Top of SELECTED EXTRACT

It does not follow that an election to rescind, based upon actual fraud, can be made at any time. Even though an effective rescission, it is also, I think,- a “contest,” or a fact creating contestability, and it is competent for the parties to agree that any denial of liability, on any ground, or made in any way, must yield to a time limitation; and this they have done by the very broad word “incontestable.” A rescission by agreement would not be within the limitation, for that would be, not a contest, but a new contract.
With these views, and agreeing with the District Judge as to the proved existence of sufficient fraud, I must think that the decree below was right; but, even if the contingency attending such a transaction is so great that it ought not to be defined as rescission, I must think that it is at least a “contest,” and that, after receiving such a notice, the insured can no longer say that his claims are not under contest. This question the Supreme Court of the United States has never passed upon. It was presented by the Humi Case. As there had not been any contest, except by this notice of rescission, until' after the two years had certainly run, it would have been easy for the Supreme Court to say that this notice was not a contest, and hence it was unnecessary to determine the exact beginning of the limitation period.

Bottom of SELECTED EXTRACT

TO DO:
(a) In the opinion excerpt, rewrite the passage from "It does not" up to and including "a new contract.", putting "cancellation" in place of "rescission".
(b) List every court, judge, or case that the opinion excerpt names.
(c) In the opinion excerpt, how much time had certainly run before there was any contest other than the notice of rescission?

Top of DATA EXTRACTS

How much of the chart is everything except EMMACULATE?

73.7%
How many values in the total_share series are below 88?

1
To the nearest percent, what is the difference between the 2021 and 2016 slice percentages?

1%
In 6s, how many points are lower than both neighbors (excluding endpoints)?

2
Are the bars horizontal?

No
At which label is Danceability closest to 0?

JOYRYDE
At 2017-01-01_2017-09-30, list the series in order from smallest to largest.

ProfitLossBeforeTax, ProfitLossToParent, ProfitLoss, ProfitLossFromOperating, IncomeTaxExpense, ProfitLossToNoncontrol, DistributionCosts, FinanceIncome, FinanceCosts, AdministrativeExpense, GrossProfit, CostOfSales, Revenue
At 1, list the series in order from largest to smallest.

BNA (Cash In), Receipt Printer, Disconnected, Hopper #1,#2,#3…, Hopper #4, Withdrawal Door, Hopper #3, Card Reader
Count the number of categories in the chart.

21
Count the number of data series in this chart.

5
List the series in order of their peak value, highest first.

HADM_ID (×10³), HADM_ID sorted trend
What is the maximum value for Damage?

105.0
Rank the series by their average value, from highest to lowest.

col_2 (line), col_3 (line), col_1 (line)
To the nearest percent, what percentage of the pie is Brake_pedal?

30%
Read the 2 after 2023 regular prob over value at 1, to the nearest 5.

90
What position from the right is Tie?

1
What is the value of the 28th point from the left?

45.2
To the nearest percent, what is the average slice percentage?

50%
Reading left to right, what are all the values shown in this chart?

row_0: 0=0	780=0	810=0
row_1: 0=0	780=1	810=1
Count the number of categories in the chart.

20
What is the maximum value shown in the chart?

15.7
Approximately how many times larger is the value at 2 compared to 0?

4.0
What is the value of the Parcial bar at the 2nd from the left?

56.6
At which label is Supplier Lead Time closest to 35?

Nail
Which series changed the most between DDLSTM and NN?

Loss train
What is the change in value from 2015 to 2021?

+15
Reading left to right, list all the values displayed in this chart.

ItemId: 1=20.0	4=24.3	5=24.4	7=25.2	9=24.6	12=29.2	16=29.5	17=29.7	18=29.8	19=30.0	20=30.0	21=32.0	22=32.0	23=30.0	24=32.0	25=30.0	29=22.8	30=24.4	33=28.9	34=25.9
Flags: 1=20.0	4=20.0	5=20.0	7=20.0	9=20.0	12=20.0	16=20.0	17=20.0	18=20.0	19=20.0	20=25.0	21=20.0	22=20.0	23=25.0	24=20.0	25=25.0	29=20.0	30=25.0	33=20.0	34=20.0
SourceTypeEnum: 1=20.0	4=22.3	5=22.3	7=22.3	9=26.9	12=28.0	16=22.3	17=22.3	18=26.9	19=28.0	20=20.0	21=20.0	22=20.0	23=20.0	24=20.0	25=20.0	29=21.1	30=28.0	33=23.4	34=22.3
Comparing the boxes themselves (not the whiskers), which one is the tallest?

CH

Bottom of DATA EXTRACTS

RESULTS:
(a)
It does not follow that an election to rescind, based upon actual fraud, can be made at any time. Even though an effective cancellation, it is also, I think,- a “contest,” or a fact creating contestability, and it is competent for the parties to agree that any denial of liability, on any ground, or made in any way, must yield to a time limitation; and this they have done by the very broad word “incontestable.” A cancellation by agreement would not be within the limitation, for that would be, not a contest, but a new contract.

(b)
the District Judge
the Supreme Court of the United States
the Humi Case

(c) Two years.